To your questions: ZENER does not improve ripple. Transistor gain (or MOSFET gm) does. You use Zeners as clamps, to keep the volt-divider at some voltage that you expect every time you run the amp.
DO NOT FORGET you paper-drawing leveling capacitor. Its important.
You do not need CRC after the regulator. Just "C".
You're welcome.
GoatGuy
VERY nice. Tho' I was advocating Darlington NPN, MOSFET clearly works too. Good schematic. "Tuneable".
GoatGuy
Not feeling fanatical, just have limited time to work on things. I suppose a CRCRC with two 100R would work a bit better, but it's easy to add another couple parts later if needed.

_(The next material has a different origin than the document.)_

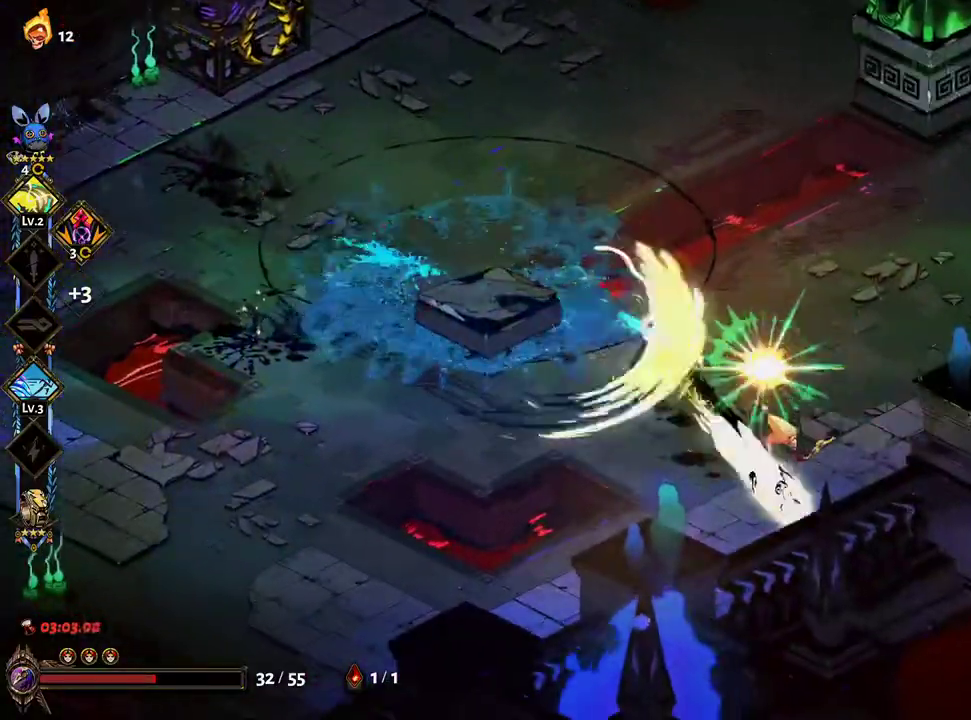
{"buttons": [], "left_stick": "up-right", "right_stick": "center", "events": [[217, "left_stick", "up-right"], [333, "X", "up"]]}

Going on everything discussed, I think this is what I'll try tonight if I have the time. I could probably go smaller on the last post-fet cap (maybe 22u?) And probably could go smaller on the second CRC cap (33u?) since I'm only drawing 50mA or so, but I've got all the parts on hand, so I'll see how this does. Since I don't require "absolute" regulation, and simply need it quiet, I think the Zener version isn't required.
I have a habit of getting caught up in "analysis paralysis" and grossly overthinking things, so if this looks reasonable its what I'll try first.

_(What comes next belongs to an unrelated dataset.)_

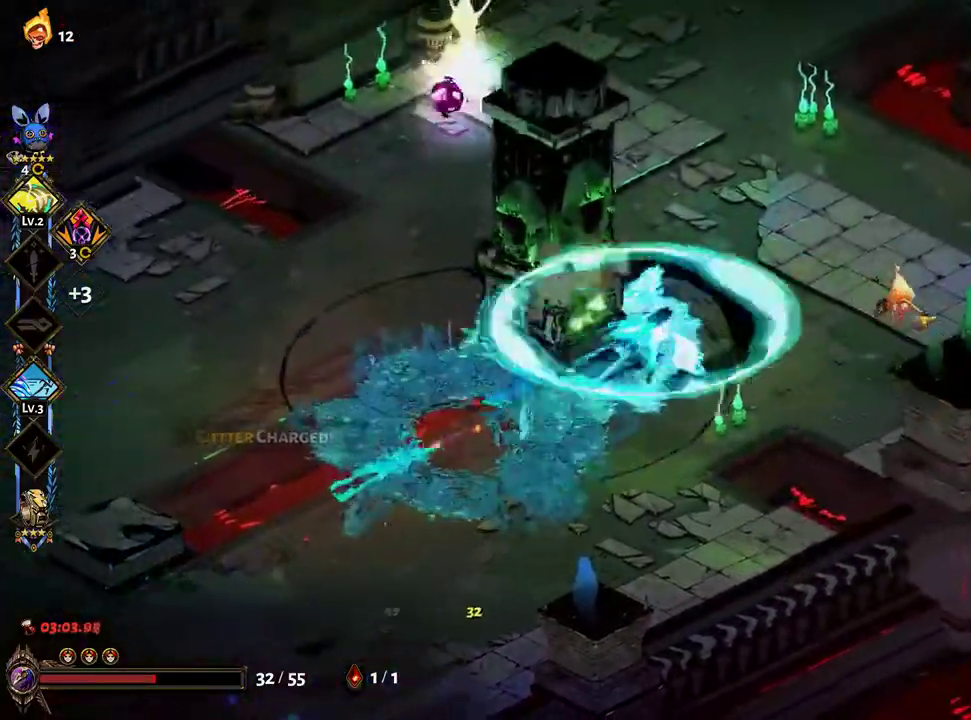
{"buttons": ["X"], "left_stick": "right", "right_stick": "center", "events": [[33, "A", "down"], [200, "A", "up"], [200, "X", "down"], [250, "A", "down"], [400, "A", "up"]]}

Going on everything discussed, I think this is what I'll try tonight if I have the time. I could probably go smaller on the last post-fet cap (maybe 22u?) And probably could go smaller on the second CRC cap (33u?) since I'm only drawing 50mA or so, but I've got all the parts on hand, so I'll see how this does. Since I don't require "absolute" regulation, and simply need it quiet, I think the Zener version isn't required.
I have a habit of getting caught up in "analysis paralysis" and grossly overthinking things, so if this looks reasonable its what I'll try first.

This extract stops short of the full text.